Mi sorride, ha un sorriso aperto, vivo.
"Grazie, devo sempre spostarmi con tante borse."
Ha ragione, ogni volta che vedo lei e il marito ha sempre con sé borse e sacchetti.
La cameriera porta i due caffè e le due brioches.
Il signor Mario non riesce ad aprire la bustina di zucchero; qualcosa ha attirato la sua attenzione sul pollice della sua mano sinistra. Con l'altra mano si strofina velocemente pollice su pollice.
Lo indica alla moglie.
"Vedi? È qui, non viene via."
Lei lo guarda, con il palmo della mano gli accarezza la fronte, rimette a posto un ciuffo di capelli apparentemente ribelle.
Il sorriso con cui accompagna il gesto è sereno ma triste al tempo stesso. Lui la guarda ricambiandone lo sguardo e sorride.
Il signor Mario ha un'età incerta fra gli 80 ed i 90 anni. 
Il signor Mario ha i capelli sale e pepe, curati, ben pettinati, con una aristocratica riga al lato. 
Il signor Mario ha la barba corta, curata, di chi la fa ogni mattina.
Cammina piano, un piede vicino all'altro senza mai farli toccare, quasi che non si fidi del terreno. Cammina sempre un passo o due dietro la moglie. 
Ha le mani curate nonostante qualcosa lo disturbi.
Sorseggia un piedi caffè, qualche goccia cade sul cardigan.
Esclama un no quasi disperato e indica anche le gocce cadute sul tavolo.
La moglie prova a pulire con le salviette del bar.
"Signora usi questo che sono più spessi."
Le passo dei fazzoletti e delle salviette prese dal mio zaino.
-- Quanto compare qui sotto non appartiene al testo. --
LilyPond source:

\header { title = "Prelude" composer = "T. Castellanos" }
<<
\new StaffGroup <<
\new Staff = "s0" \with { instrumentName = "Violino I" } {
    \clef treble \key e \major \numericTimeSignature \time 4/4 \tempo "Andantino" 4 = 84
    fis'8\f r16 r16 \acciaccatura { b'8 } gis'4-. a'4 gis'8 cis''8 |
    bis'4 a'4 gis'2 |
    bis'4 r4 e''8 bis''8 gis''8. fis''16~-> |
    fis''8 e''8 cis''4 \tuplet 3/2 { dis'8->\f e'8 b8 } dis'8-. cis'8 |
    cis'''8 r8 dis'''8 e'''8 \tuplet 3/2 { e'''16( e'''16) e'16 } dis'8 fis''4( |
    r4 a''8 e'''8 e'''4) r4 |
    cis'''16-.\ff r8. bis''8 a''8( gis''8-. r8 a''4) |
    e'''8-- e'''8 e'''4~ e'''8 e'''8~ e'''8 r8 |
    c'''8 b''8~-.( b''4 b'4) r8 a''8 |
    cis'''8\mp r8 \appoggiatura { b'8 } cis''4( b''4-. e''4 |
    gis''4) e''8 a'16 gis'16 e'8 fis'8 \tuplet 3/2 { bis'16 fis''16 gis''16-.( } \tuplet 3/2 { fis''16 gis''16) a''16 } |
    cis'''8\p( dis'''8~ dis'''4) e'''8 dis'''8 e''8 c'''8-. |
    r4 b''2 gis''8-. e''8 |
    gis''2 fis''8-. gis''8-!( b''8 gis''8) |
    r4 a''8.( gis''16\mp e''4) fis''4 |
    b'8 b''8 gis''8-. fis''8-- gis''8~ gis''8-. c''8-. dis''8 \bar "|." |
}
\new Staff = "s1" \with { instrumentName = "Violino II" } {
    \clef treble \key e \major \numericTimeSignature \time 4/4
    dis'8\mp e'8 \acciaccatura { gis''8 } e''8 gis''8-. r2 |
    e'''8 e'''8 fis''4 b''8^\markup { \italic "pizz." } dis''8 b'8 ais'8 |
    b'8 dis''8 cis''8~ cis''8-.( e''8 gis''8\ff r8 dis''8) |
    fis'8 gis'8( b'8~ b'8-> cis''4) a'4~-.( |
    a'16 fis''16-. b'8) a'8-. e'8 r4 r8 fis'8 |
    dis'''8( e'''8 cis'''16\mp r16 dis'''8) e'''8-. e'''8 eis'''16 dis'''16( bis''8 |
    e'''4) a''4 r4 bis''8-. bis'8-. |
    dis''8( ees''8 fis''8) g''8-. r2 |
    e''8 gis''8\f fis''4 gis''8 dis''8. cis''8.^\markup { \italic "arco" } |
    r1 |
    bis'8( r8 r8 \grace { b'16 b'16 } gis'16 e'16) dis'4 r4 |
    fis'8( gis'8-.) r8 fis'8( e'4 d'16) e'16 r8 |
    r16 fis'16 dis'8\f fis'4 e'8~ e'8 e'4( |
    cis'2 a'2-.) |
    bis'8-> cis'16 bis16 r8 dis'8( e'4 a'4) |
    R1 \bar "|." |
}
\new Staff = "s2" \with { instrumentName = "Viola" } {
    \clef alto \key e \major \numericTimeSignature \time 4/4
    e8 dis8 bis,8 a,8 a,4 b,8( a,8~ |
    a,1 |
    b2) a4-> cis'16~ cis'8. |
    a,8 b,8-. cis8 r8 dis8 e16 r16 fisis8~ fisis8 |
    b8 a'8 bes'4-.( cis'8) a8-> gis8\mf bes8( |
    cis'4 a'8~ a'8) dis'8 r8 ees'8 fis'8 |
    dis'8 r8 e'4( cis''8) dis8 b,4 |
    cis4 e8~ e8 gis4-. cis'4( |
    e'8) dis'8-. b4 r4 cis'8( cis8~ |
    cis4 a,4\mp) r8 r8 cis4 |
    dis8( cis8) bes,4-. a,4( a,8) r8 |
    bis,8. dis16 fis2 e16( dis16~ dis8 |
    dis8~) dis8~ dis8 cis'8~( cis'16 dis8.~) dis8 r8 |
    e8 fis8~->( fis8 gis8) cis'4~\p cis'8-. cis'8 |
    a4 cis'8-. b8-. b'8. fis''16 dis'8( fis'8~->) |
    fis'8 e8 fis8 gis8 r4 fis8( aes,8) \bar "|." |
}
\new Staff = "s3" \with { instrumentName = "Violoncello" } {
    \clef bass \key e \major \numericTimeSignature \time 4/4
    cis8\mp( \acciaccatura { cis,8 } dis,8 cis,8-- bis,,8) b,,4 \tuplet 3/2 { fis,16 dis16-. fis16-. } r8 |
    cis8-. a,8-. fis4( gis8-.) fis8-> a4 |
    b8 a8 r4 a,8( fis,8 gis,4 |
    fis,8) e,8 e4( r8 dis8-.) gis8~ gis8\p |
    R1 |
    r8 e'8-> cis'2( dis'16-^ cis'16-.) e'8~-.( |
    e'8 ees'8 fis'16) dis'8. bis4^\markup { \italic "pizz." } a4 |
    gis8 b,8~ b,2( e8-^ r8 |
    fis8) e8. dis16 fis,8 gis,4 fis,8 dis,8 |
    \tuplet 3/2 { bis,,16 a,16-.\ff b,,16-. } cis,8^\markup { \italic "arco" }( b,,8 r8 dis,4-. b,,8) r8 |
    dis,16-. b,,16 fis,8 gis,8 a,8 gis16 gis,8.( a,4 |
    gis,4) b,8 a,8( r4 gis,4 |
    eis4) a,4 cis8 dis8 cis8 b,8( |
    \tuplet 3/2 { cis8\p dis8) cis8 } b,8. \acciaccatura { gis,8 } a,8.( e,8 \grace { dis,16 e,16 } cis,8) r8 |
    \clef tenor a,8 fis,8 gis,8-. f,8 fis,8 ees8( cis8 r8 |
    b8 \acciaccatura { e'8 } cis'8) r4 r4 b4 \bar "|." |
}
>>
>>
Mi ringrazia e inconsapevolmente creiamo un contatto che non è più fatto solo di sguardi.
"Eh, sapesse, Mario è molto permaloso se si sporca."
Lo rimprovera bonariamente, il signor Mario annuisce e sorride.
Mi guarda e gli si allarga il sorriso, uno di quei sorrisi così grandi che ti si chiudono anche gli occhi ma la luce che c'è dietro la vedi comunque.
Lo fa una, due, tutte le volte che incrocio il suo sguardo parlando con la moglie.
Che mi racconta. Mi descrive uno spaccato di vita di chi ogni giorno combatte una battaglia che sa già essere difficile.
Indossa però un sorriso, le rughe del tempo portate con eleganza, anche se la sua storia, e quella del signor Mario ha descritto un finale che non avevano considerato.
Devo salutarli. MI dispiace perché sono quelle conversazioni che vorresti non fare finire mai. Saluto la signora, le porgo la mano, gliela stringo mentre il marito mi guarda. Gliela porgo anche a lui, me la stringe inaspettatamente forte. 
Ricordo; è un chirurgo in pensione, un medico. La mano è salda come quando poteva esercitare, come prima di scoprire il fastidioso compagno di viaggio.
Lo guardo, sorride, sorrido, involontariamente con la mano libero gli tocco la spalla. 
Il signor Mario ha il sorriso più bello che ho visto.